In che modo un’azienda sensibile a questi temi deve organizzare il proprio arsenale di customer cenyricity?

Come districarsi fra i confini segnati dai vari Brand Ambassador, Brand Influencer e Brand Advocacy?

La risposta, come spesso avviene, sta nel chiarire le identità di queste divise “professionali”.

I Brand Ambassador (o Influencer) sono blogger, testimonial, professionisti noti che vengono ingaggiati e pagati dall’azienda per sponsorizzare il proprio o i propri brand. Sono le loro biografie, il loro ascendente mediatico o la cassa di risonanza che generano a creare proselitismo e a conquistare nuovi follower.

Le componenti di credibilità e di fiducia sono chiaramente indispensabili: l’ascendente che questi evangelizzatori esercitano sui loro fan, “mettendoci la faccia”, è tale per cui, questi ultimi, provano o acquistano un prodotto o servizio per la sola garanzia che il loro idolo lo sta promuovendo.

La Brand Advocacy, invece, in quanto indicatore di Brand Loyalty, esprime il massimo grado di fedeltà del consumatore alla marca.

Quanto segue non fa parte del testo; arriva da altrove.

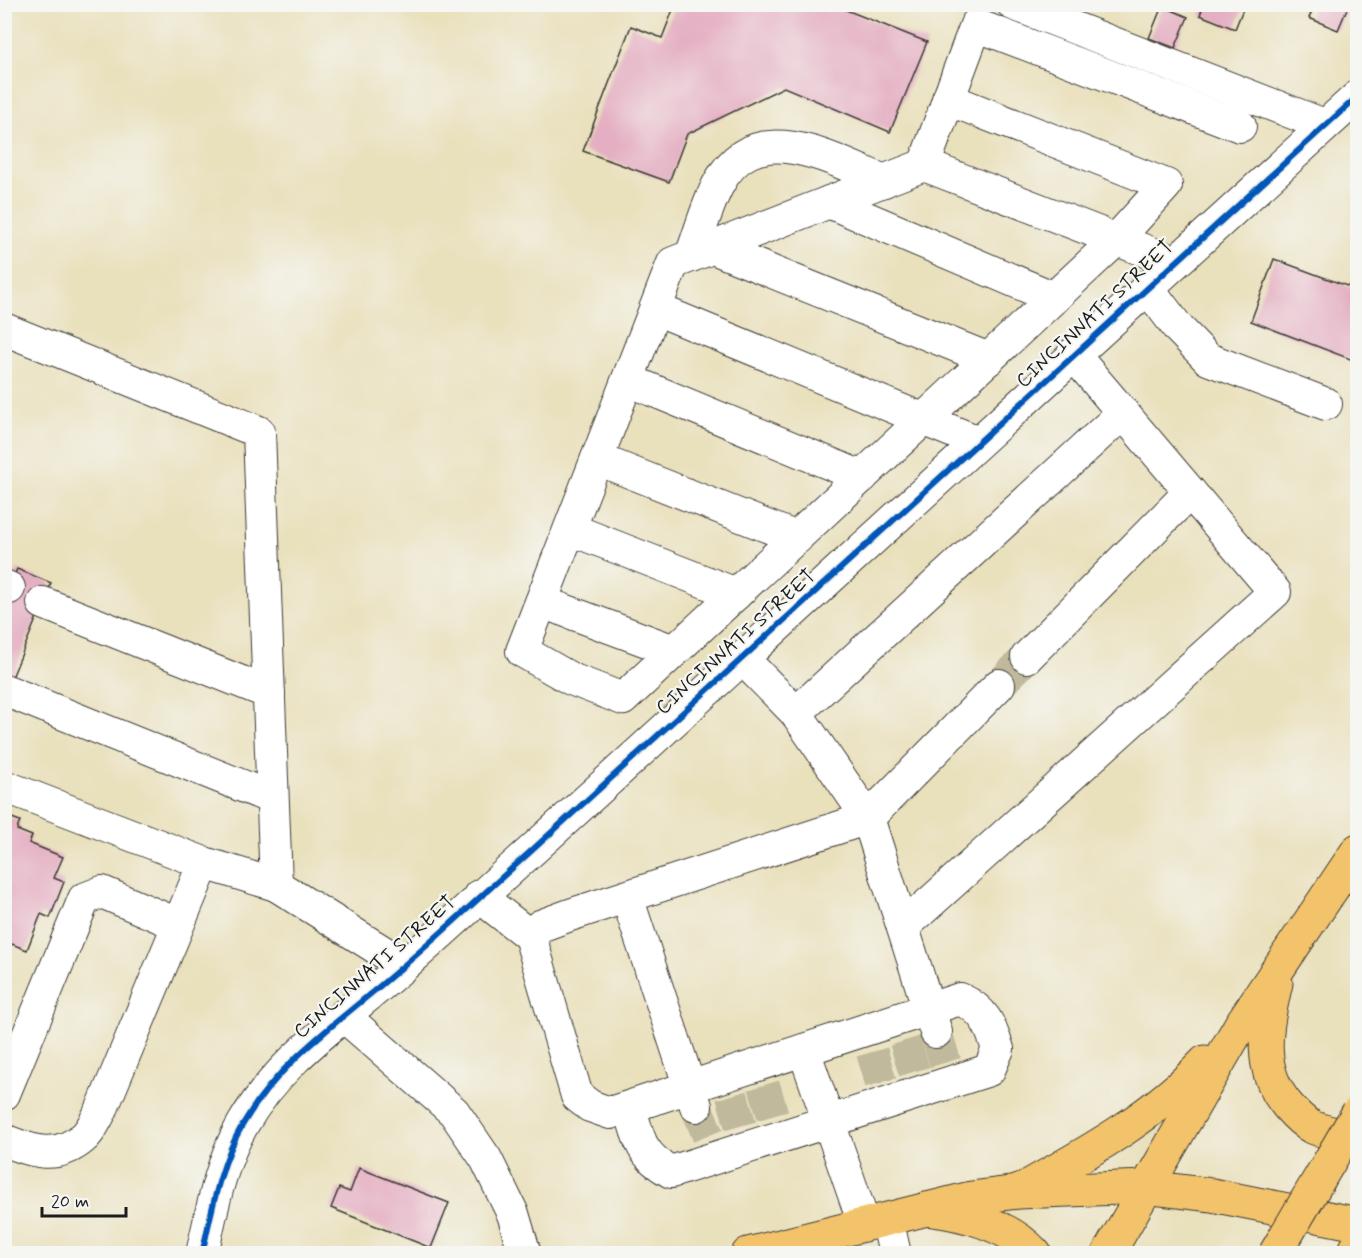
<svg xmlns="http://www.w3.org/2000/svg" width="1362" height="1258" font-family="Mynerve,sans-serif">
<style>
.building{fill:#e4afc2}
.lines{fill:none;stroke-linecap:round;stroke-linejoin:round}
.minor-tunnel{stroke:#c0b99c;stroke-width:32;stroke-dasharray:32 16;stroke-linecap:butt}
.minor-casing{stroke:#3b3934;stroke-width:34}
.major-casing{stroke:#3b3934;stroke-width:35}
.highway-casing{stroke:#3b3934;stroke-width:35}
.minor{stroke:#fff;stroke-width:32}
.major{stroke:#f2c36a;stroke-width:33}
.highway{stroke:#f2c36a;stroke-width:33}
.highway-bridge-casing{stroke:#3b3934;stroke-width:35;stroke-linecap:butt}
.highway-bridge{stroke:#f2c36a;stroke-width:33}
.cycleway-casing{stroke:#f6f6f2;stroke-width:10}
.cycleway{stroke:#0057b8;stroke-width:6}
.labels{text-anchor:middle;stroke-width:4.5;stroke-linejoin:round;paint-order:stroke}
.street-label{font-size:20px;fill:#1c1c1c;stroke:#f6f6f2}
</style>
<rect width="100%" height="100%" fill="#f6f6f2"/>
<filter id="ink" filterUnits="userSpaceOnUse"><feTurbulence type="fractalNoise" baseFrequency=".0167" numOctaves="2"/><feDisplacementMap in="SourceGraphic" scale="12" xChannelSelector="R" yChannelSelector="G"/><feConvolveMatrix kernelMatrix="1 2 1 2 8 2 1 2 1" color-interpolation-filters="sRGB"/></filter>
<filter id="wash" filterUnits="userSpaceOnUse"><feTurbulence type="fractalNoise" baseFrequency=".008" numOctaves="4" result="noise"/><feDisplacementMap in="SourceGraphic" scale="24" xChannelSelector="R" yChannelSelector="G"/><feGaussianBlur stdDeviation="1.35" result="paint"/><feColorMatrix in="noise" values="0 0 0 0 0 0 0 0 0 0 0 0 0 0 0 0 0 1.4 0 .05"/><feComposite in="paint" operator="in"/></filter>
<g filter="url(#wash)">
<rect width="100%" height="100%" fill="#e9e0bc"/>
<g id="blocks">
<g class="building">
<path d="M681,4H831L927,42L890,132L784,87L687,134L669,182L583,151L631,26L662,38L674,7Z"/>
<path d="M1204,4H1245L1235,29L1200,15Z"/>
<path d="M1315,4H1349L1338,30L1309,18Z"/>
<path d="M1162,6L1188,17L1175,48L1149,38Z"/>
<path d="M1274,259L1358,290V362L1251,321Z"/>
<path d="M17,569L51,583L4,697V599Z"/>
<path d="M4,815L20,821L17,830L32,836L29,843L63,857L54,878L64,882L50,918L41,914L27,950L4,941Z"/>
<path d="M359,1168L449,1203L431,1248L331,1208L339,1188L350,1192Z"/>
</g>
</g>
</g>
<g filter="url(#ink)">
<use href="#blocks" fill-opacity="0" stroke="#3b3934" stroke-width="1.5"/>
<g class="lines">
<g class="minor-tunnel">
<path d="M999,685L1027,657"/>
<path d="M936,1032L948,1071"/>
<path d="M905,1041L917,1080"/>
<path d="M872,1052L883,1090"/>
<path d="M764,1085L775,1123"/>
<path d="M732,1095L743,1134"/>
<path d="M696,1106L711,1143"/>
</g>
<defs>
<g id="minor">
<path d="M1013,4L1324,125"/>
<path d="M948,99L1166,185L1117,239L623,699L571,679L522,651L673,263L924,165L1174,262"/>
<path d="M924,165L976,25L1240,126"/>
<path d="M829,202L1054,298"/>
<path d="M713,248L989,359"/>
<path d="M691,256C700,232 707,205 719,183C756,114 832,160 884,181"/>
<path d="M1147,287L1179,329L1208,359L1326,404"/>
<path d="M656,309L978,442"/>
<path d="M4,329L259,432L276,885"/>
<path d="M628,380L862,477"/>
<path d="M597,459L797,538"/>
<path d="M570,529L736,594"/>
<path d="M4,586L9,588"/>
<path d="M542,602L674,651"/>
<path d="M43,603L269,693"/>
<path d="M741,657L796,713L868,818L999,685"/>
<path d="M1027,657L1190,492"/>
<path d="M7,691L272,798"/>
<path d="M796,713L1123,413"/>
<path d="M4,786L204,863"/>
<path d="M479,896L530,936L577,1096L590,1106L610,1113L960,999C985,1010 990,1025 998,1049L989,1070L671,1172C641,1156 638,1138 630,1107"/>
<path d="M627,897L696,1106"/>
<path d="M903,927L1275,592L1073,354"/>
<path d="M530,936L540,926L570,915L868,818L936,1032"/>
<path d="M344,1016L454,1112L486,1159L513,1214L525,1254"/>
<path d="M804,1050L864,1224"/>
<path d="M4,1094L84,899L102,892L177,924"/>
<path d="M4,1140C33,1152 57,1160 83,1138C91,1132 96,1119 101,1111L204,863L276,885L404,965"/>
<path d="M887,1219L895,1254"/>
<path d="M202,1254C212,1210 220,1163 243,1124C279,1061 340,1021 394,974C440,935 484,893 529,853L1358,96"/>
</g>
<path id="major" d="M748,1254L971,1198L1018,1192L1145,1187L1212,1195L1358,1224"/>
<g id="highway">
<path d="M1276,983C1266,1027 1256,1069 1288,1106C1294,1113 1304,1123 1312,1127C1326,1133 1343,1135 1358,1138"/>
<path d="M1018,1192C1085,1154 1151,1119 1205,1062"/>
<path d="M926,1209C964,1214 1008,1224 1035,1254"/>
<path d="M1108,1254L1241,1024L1358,850"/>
<path d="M1353,1254L1358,1245"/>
</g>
</defs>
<use href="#minor" class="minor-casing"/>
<use href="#major" class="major-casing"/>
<use href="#highway" class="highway-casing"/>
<use href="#minor" class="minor"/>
<use href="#major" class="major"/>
<use href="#highway" class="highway"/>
<defs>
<path id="highway-bridge" d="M1275,1254L1358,1113"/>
</defs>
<use href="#highway-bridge" class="highway-bridge-casing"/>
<use href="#highway-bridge" class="highway-bridge"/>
<defs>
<path id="cycleway" d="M202,1254C212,1210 220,1163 243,1124C279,1061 340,1021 394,974C440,935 484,893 529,853L1358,96"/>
</defs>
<use href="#cycleway" class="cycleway-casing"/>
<use href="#cycleway" class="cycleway"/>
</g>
</g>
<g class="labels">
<g class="street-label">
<text transform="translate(1094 313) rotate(-43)" y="7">CINCINNATI STREET</text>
<text transform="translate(735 641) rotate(-42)" y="7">CINCINNATI STREET</text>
<text transform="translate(374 966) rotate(-41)" y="7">CINCINNATI STREET</text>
</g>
</g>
<rect width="1362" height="1258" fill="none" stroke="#f6f6f2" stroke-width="24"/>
<path d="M42 1207v9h84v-9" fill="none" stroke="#1c1c1c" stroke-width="3"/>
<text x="51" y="1207" font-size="18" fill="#1c1c1c" stroke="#f6f6f2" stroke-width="4.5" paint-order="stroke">20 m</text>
</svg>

Gli Advocate sono clienti profondamente soddisfatti e fidelizzati al brand da tempo, tanto da essere disposti a parlare volontariamente della loro esperienza, facendosi portatori dei valori e dei significati che lo contraddistinguono. L’Advocacy può essere certamente considerata un’evoluzione del word of mouth marketing.

Questa permette di tesaurizzare importanti momenti relazionali con i clienti migliori e con quanti nuovi adepti essi riescono a portare a bordo e con costo effettivo degli stessi Brand Advocate, quasi pari a zero.

La loro attività promozionale è autentica, volontaria e quindi gratuita.

Ciò su cui è importante puntare il focus, per conferire un definitivo valore alla Brand Advocacy, è la capacità di imbastire un’efficace strategia della stessa sui Social.

Una Social Advocacy Strategy sostenuta da un piano editoriale solido e divulgata tramite il supporto dei due pubblici più importanti: clienti e dipendenti che proattivamente parlano e veicolano il brand di interesse attraverso i loro stessi network, perché investiti e orgogliosi dei successi del brand in cui credono.

Ma allora, quale scelta conviene che le aziende facciano per incrementare Brand Awareness e Reputation?

Statistiche e analisi di settore evidenziano dati interessanti e piuttosto inconfutabili: mentre il 18% delle persone tende a dare fiducia ai Brand Ambassador, ben il 92% crede preferenzialmente agli Advocate. In più, 9 clienti su 10 considerano le raccomandazioni provenienti da amici e persone vicine come il più credibile mezzo di pubblicità esistente; solo 2 su 10 afferma di porre la loro fiducia nei pixel degli online ads.

Nell’era digitale, infatti, le raccomandazioni peer-to-peer sono gli strumenti promozionali più potenti e in futuro non si potrà che muoversi ancor di più in questa direzione.

Pertanto, l’ingaggio di clienti interni ed esterni in grado di far risuonare le corde di un Brand nel sentiment di prospect (che con quei prodotti o servizi ancora non ha avuto un’esperienza di acquisto o consumo), diventa oggi un’arma con una doppia e complementare valenza per un’organizzazione sensibile: sul fronte interno dell’HR management, la Brand Advocacy diventa una leva motivazionale poco costosa e innovativa, che può rivelarsi una spinta all’azione potente e foriera di opportunità di crescita; sul fronte esterno, si tratta di un Caterpillar evangelizzante che porta nelle case (BtoC) e nelle aziende (BtoB) una nuova consapevolezza di vissuto del brand che affonda le sue radici, prima ancora che nell’impiego di un qualsivoglia prodotto o servizio, nell’esclusività di aderire ad una proposta di valore, che ha nella fiducia del cliente/consumatore l’algoritmo per vincere sui mercati e nel lungo termine.